* [Отрывок текста]
-*-

Л. Ш. Ну, простушка, если я сперва и буду так проста, чтобы немножко увлечься собой, я все же знаю, что это нехорошо, и стараюсь исправиться.
Л. X. Фу! Фу! Расскажи эту надоевшую историю старой миссис Фардингейл, а я не поспеваю думать с такой быстротой.
Л. Ш. Те, кто считает, что нечего спешить понять себя, вскоре убеждаются, что уже поздно. Но скажи мне по совести, тебе нравится Кэмпли?
Л. X. Он мне не противен, но боюсь, этот выскочка думает легко добиться моей благосклонности. Ах, ненавижу людей с таким сердцем, которое я не могу разбить в любой миг. В чем ценность дорогого фарфора, как не в том, что он так хрупок? Если б не это, можно было бы поставить в буфет хоть каменные кружки. - "Похороны", действие 2.
"Мы знали, чем обязана сцена его [Стиля] произведениям; во всей труппе едва ли был стоящий актер, которому его "Болтун" не помог бы стать лучше своими наставлениями". - Сиббер.}
Такова была его жизнь. Джек-буфетчик то и дело вторгался в нее, принося ему бутылочку из "Розы" или приглашая его туда на попойку с сэром Плюмом и мистером Дайвером; и Дик, проливавший слезы над своими писаниями, вытирал глаза, брал шляпу с галунами, прицеплял к поясу шпагу, надевал парик, целовал жену и детей, врал что-то насчет неотложного дела и шел в "Розу" к веселым друзьям.
Пока мистер Аддисон был за границей, а также после его весьма печального возвращения на родину, когда он ожидал милости Провидения, живя в скверном домишке на Хэймаркете, молодой капитан Стиль имел куда более важный вид, чем его ученый друг по чартерхаусскому затворничеству. Почему какой-нибудь художник не изобразил разговор между бравым капитаном из полка Льюкаса в треуголке, галунах, с лицом, слегка помятым от пьянства, и этим поэтом, этим философом, бледным, гордым и неимущим, его другом и наставником в школе и вообще в жизни? Как, должно быть, хвастался Дик своими блестящими возможностями и планами, своими изысканными друзьями, очарованием юбиляров и знаменитых актрис, количеством бутылок, которые он с милордом и еще несколькими добрыми друзьями раздавил сегодня ночью в "Дьяволе" или в "Подвязке"! Нетрудно представить себе спокойную улыбку Джозефа Аддисона, который холодными серыми глазами провожает Дика, когда тот важно шагает по Моллу обедать с гвардейцами к Сент-Джеймсу, а потом твердым шагом возвращается в потертом костюме назад в свою квартиру да третьем этаже. Дик часто говорил, что его фамилия занесена для памяти в последнюю настольную книгу славного, благочестивого и бессмертного Вильгельма. Имя Джонатана Свифта было вписано туда той же рукой.

-*-

[Сохранённые записи]
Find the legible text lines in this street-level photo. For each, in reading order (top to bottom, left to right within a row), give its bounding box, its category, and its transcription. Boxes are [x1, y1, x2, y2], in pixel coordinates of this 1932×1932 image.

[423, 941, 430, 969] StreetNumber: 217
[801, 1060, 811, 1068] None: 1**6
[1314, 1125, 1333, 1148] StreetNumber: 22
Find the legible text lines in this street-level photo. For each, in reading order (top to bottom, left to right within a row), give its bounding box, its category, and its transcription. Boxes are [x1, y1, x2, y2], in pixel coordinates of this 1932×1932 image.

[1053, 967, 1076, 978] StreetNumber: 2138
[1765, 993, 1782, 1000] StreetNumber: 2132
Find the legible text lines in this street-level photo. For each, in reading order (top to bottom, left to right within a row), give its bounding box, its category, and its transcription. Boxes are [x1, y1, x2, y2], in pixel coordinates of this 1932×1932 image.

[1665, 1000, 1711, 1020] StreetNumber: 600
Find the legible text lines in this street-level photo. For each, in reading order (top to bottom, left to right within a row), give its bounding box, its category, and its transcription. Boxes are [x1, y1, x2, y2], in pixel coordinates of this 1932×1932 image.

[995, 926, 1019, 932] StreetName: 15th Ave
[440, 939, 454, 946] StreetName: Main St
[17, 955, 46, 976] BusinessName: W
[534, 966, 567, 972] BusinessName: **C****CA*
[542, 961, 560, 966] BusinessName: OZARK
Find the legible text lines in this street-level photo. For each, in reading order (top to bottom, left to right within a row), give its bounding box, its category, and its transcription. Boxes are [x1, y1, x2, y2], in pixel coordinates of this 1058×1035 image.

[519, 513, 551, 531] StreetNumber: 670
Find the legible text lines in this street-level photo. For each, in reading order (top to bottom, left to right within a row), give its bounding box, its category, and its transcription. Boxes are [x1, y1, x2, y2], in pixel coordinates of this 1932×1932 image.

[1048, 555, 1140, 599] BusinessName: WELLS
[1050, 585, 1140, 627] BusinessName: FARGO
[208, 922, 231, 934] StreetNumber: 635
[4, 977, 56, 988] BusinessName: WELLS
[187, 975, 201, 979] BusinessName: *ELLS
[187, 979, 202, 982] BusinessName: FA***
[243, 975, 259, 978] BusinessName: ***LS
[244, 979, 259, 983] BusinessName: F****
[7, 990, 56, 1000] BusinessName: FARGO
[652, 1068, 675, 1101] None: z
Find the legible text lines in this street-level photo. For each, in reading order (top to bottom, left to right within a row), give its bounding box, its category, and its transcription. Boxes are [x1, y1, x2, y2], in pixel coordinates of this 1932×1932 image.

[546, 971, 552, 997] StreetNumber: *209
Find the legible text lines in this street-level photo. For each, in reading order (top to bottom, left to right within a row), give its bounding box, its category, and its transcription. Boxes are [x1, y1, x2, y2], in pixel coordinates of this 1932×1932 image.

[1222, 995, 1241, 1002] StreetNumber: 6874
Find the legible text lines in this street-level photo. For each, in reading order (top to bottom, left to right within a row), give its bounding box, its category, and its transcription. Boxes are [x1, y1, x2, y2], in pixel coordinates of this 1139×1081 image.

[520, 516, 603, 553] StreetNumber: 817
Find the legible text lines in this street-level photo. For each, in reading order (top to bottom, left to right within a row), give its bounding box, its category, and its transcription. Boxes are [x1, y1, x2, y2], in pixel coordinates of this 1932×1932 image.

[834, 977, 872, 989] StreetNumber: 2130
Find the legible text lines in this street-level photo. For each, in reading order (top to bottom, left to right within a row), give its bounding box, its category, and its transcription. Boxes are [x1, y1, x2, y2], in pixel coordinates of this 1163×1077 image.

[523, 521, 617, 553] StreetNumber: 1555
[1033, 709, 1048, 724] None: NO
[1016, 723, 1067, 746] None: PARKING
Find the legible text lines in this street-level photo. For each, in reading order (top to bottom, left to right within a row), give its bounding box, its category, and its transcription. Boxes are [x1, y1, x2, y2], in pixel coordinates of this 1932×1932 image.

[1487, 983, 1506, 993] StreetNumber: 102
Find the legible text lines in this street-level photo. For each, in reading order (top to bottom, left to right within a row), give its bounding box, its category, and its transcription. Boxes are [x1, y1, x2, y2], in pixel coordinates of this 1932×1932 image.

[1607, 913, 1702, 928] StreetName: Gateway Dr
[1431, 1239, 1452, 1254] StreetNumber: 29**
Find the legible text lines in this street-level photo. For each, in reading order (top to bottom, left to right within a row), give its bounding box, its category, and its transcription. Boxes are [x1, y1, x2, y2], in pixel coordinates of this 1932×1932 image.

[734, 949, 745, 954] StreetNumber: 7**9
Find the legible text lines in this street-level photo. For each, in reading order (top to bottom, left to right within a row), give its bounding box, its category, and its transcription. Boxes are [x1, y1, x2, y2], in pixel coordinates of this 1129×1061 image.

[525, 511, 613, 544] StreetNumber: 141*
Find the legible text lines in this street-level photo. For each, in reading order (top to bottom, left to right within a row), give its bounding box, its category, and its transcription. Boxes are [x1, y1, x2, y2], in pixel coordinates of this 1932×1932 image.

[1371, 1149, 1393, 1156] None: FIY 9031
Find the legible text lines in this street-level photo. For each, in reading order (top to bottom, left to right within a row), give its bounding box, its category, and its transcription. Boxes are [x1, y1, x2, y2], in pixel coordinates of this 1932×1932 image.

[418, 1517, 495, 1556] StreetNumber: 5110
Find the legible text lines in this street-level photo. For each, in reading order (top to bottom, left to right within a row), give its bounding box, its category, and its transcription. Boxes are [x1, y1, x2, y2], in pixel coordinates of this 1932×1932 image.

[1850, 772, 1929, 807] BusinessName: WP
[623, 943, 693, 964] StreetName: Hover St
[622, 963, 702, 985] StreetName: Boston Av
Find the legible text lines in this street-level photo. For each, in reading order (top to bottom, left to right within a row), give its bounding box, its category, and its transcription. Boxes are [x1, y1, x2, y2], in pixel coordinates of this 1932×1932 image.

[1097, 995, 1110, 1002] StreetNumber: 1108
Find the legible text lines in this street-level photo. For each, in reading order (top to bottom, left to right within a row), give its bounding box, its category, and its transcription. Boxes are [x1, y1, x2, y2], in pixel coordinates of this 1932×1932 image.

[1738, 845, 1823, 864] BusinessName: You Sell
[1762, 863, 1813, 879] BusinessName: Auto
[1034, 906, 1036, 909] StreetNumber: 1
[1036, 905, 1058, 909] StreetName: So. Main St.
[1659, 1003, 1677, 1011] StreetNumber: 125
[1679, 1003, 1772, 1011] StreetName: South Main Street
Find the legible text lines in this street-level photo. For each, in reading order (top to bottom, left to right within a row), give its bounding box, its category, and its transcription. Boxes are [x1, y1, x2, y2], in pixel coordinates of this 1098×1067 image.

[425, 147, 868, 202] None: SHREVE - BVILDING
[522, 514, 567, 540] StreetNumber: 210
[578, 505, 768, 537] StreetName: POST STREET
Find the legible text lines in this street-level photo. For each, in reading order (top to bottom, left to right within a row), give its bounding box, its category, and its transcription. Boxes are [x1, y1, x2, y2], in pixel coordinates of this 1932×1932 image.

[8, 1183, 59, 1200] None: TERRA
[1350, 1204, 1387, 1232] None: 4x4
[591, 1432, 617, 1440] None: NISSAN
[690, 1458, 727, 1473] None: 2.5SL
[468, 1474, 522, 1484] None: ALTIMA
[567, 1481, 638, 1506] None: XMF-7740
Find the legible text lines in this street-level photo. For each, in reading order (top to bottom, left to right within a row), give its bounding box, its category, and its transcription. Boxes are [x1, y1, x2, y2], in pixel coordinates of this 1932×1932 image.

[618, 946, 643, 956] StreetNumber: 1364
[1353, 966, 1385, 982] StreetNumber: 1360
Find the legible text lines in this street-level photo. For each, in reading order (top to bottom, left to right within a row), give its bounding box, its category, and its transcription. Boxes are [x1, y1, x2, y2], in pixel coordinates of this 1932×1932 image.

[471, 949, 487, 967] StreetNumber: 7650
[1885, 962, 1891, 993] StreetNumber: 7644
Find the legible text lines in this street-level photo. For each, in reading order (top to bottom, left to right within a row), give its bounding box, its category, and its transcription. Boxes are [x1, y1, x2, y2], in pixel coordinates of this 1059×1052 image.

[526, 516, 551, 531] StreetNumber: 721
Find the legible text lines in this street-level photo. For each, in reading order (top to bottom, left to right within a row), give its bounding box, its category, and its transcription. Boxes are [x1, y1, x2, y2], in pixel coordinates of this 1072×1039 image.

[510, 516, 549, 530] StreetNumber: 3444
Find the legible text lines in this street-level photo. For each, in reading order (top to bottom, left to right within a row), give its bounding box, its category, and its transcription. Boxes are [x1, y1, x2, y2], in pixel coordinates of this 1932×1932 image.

-*-

* [Что сделать]
(1) Где, согласно отрывку о Стиле, жил мистер Аддисон, ожидая милости Провидения?
(2) Пожалуйста, выведите фрагмент отрывка о Стиле, начиная со слов "Л. X. Фу! Фу!" и заканчивая словами "тебе нравится Кэмпли?".
(3) Продолжите отрывок о Стиле с того места, на котором он обрывается.
Данные здесь никакой роли не играют.

* [Ответы по заданиям]
(1) В скверном домишке на Хэймаркете.

(2)
Л. X. Фу! Фу! Расскажи эту надоевшую историю старой миссис Фардингейл, а я не поспеваю думать с такой быстротой.
Л. Ш. Те, кто считает, что нечего спешить понять себя, вскоре убеждаются, что уже поздно. Но скажи мне по совести, тебе нравится Кэмпли?

(3)
Наш достойный друг, автор "Христианского героя", благодаря своему остроумию *, пользовался немалым успехом в лондонском свете. Он стал известным журналистом; он написал в 1703 году "Нежного мужа", свою вторую пьесу, в которой есть восхитительные фарсовые места и о которой он великодушно говорил впоследствии, когда Аддисона уже не было на свете, что там "много великолепных мазков", сделанных любимой рукой Аддисона **. Разве не приятно вспомнить такое содружество? Нетрудно вообразить, как Стиль, полный вдохновения и молодости, оставляет своих веселых друзей и идет к Аддисону, а тот сидит в своей убогой гостиной, бедный, но безмятежный и радостный. В 1704 году Стиль подарил обществу еще одну комедию, и представьте себе - она была так нравственна и благочестива, как уверял бедняга Дик, и так скучна, по мнению света, что "Лжец-любовник" не имел успеха.
{* "Теперь уже нет рядом с ним того прекрасного человека, который волею небес, став его другом и начальником, мог бы посоветовать ему, что сказать или сделать. Добавлю еще кое-что ему в утешение. Самая прекрасная женщина, какую знал мужчина, не может теперь сетовать и пенять на него за то, что он пренебрег собой". - Стиль (о себе). "Театр", Э 12, февр. 1719-1720 гг.
** В "Похоронах" есть великолепное и очень смешное место, которое Сидней Смит использовал как пример юмора в своих лекциях.
Владелец похоронного бюро разговаривает со своими служащими об их обязанностях.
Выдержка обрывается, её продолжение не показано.